*Task list*.
1. In the passage on PUFAs and IVF treatment, for how long did the study of about 200 women record their diet before in vitro fertilization?
2. Give every bracketed reference number cited in the passage on PUFAs and IVF treatment.
3. Please extend the passage on PUFAs and IVF treatment, starting after its final sentence.

*Supplied passage*.
BEGIN

11. PUFAs and IVF Treatment

Several prospective cohort studies have examined the relationship between serum PUFAs and in vitro fertilization outcome measures and success, but the results have been inconsistent. A study investigated approximately 200 women and recorded their diet for 4 weeks prior to in vitro fertilization, specifically the intake of n-3 PUFAs in their diet. It was found that the estradiol concentrations in the body increased with high intake of ALA, while an increased intake of EPA and DHA could result in lower follicle numbers and altered embryo morphology; however, the study sample was too small and the clinical effects of PUFAs must be further investigated [181]. Jungheim et al. [182] found that, in women undergoing in vitro fertilization, higher ALA levels resulted in lower pregnancy rates, and serum ALA levels did not significantly correlate with estradiol levels or oocyte quality; moreover, ALA levels were weakly negatively correlated with embryo implantation. Whether this effect is associated with an excessive intake of ALA is unclear. In other studies, no single PUFA was found to have a correlation with pregnancy success, but women with high linoleic acid-$\alpha$ ratios had a higher chance of becoming pregnant than women with low linoleic acid-$\alpha$ ratios [183].

END

Stored dataset items:

BEGIN

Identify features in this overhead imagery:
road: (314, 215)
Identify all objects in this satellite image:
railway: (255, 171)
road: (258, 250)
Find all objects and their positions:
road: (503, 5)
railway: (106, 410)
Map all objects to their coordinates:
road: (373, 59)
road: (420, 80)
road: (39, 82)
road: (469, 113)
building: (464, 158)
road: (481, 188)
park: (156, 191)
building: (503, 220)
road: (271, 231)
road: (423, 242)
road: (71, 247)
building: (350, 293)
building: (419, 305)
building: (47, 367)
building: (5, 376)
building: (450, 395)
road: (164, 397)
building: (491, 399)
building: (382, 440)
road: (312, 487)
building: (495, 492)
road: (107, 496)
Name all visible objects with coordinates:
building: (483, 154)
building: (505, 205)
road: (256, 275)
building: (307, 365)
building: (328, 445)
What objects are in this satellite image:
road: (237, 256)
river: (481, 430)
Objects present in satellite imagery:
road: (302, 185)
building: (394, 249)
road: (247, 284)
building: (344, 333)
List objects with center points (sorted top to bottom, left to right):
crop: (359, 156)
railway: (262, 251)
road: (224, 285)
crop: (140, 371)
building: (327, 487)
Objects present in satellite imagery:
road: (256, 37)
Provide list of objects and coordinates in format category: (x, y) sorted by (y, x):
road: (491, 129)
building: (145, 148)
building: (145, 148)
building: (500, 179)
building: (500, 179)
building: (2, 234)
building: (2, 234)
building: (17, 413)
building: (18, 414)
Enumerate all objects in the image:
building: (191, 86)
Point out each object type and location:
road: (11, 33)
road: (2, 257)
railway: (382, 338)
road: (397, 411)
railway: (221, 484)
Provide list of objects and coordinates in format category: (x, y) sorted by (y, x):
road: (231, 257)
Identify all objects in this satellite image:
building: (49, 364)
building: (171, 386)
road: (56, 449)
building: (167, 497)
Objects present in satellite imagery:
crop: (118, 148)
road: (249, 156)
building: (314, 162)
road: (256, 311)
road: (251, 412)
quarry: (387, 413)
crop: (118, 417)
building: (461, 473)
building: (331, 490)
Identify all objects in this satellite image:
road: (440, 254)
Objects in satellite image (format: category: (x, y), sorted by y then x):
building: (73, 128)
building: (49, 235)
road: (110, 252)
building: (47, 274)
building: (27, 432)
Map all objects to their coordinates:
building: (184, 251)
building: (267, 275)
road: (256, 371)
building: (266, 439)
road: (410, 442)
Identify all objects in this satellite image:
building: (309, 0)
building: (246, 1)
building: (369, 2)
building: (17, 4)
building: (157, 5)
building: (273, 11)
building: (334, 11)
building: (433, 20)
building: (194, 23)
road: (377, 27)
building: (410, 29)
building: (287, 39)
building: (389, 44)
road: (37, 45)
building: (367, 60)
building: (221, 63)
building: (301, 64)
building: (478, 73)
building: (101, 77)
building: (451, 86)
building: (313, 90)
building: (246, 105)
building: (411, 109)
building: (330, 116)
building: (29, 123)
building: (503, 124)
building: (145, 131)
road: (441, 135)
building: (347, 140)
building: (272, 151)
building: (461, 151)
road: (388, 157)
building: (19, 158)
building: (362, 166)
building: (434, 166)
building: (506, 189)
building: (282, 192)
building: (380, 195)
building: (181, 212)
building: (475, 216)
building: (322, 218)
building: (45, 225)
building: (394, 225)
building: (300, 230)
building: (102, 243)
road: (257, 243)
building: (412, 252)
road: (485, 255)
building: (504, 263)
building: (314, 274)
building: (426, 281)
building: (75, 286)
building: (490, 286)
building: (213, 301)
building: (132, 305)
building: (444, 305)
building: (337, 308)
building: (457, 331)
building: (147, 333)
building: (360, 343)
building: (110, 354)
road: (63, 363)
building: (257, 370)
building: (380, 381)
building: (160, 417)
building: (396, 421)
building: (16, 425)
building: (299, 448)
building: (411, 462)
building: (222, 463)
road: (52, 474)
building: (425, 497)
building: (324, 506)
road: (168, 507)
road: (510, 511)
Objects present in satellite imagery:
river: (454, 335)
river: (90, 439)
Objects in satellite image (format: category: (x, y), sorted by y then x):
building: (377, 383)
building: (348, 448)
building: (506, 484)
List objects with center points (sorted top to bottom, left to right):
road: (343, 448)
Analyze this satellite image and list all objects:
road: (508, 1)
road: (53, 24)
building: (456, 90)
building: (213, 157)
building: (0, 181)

END

*Response list*.
1. 4 weeks

2. 181, 182, 183

3.
Another small study found that n-3 PUFA intake did not affect in vitro fertilization outcomes [184]. By measuring the serum and follicular fluid fatty acid levels in 105 women undergoing in vitro fertilization, it was found that the level of EPA in the body is associated with pregnancy, as EPA is significantly higher in pregnant women; in addition, total fatty acid levels were associated with the quality of the follicles [185]. In addition, couples who consumed diets with high fish oil content had higher conception rates [186]. However, the role of these PUFAs in early pregnancy is unclear [43]. Several animal studies have indicated that increased dietary PUFA content has a direct effect on oocyte quality and embryo quality, whereas other effects include steroid formation (described above) and embryo implantation in the uterus, although the exact mechanisms must be further investigated [187].

12. Conclusions and Prospect

Preimplantation embryonic development and uterine preparation for implantation are two major factors affecting female fertility. The main method currently used to predict endometrial receptivity is a transvaginal ultrasound to assess endometrial thickness, volume and perfusion. The success rate of embryo transfer when using ultrasound and hormone levels to assess uterine receptivity is 50%. Therefore, there is a need to identify biomarkers for assessing endometrial receptivity and selecting the right time for embryo transfer. PUFAs play an important role in the body by producing PGs, estrogen and progesterone, which are related to the receptivity of the endometrium. However, their main mechanisms of action have yet to be fully elucidated.

In summary, PUFAs can affect several reproductive processes. It is widely believed that fertility rates are currently declining in both humans and farmed animals. PUFAs appear to be a double-edged sword, as some are necessary, but excessive amounts may be harmful. To date, the answer to the question of how to achieve an optimal fertility balance at different stages of life remains largely unknown.